**Work item**:
Lines below starting with the line with "Left hand at" and going on through the line with "thumb cmc: (1218, 385)" must be output exactly; the rest of the records must be left out.

-------- Material for this exercise

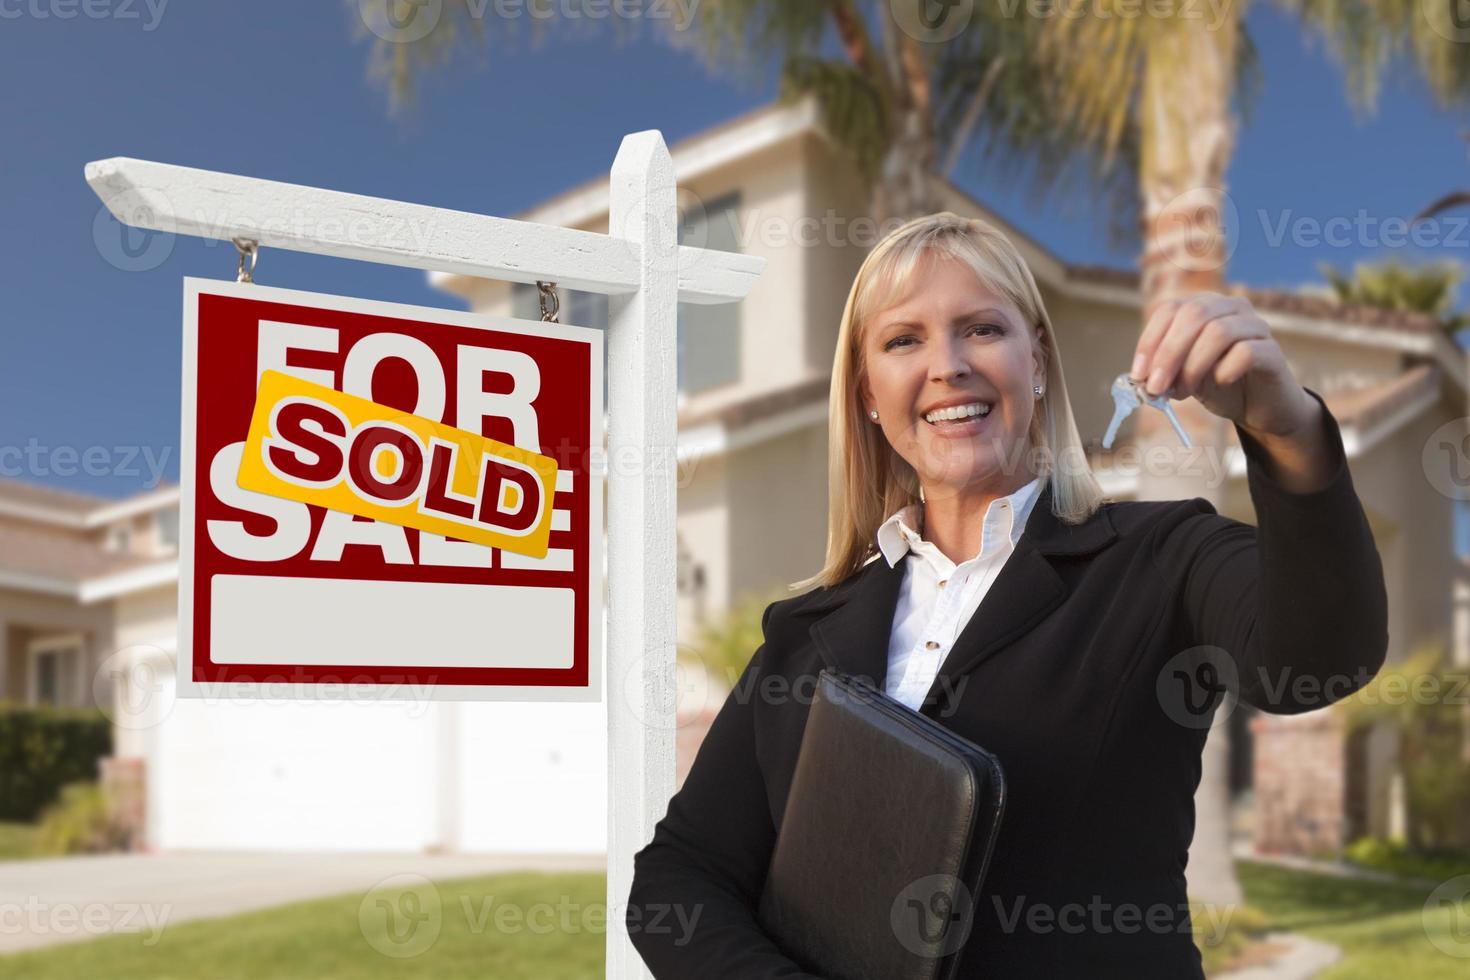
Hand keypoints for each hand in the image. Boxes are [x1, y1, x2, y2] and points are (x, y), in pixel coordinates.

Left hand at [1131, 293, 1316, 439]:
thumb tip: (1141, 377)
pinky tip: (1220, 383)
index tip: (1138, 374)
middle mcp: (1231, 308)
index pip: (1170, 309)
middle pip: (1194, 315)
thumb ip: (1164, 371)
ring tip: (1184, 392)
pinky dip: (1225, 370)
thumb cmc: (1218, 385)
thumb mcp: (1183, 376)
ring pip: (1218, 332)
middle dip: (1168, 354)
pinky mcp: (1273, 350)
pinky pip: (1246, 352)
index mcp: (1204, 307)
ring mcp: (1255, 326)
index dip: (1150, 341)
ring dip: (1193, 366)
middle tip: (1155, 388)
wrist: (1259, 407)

----------------

**Answer**:
Left hand at [1131, 293, 1316, 439]:
thumb tip: (1141, 377)
pinky tip: (1220, 383)
index tip: (1138, 374)
middle mcp: (1231, 308)
index pip: (1170, 309)
middle pip: (1194, 315)
thumb ip: (1164, 371)
ring tip: (1184, 392)
pinky dip: (1225, 370)
thumb cmc: (1218, 385)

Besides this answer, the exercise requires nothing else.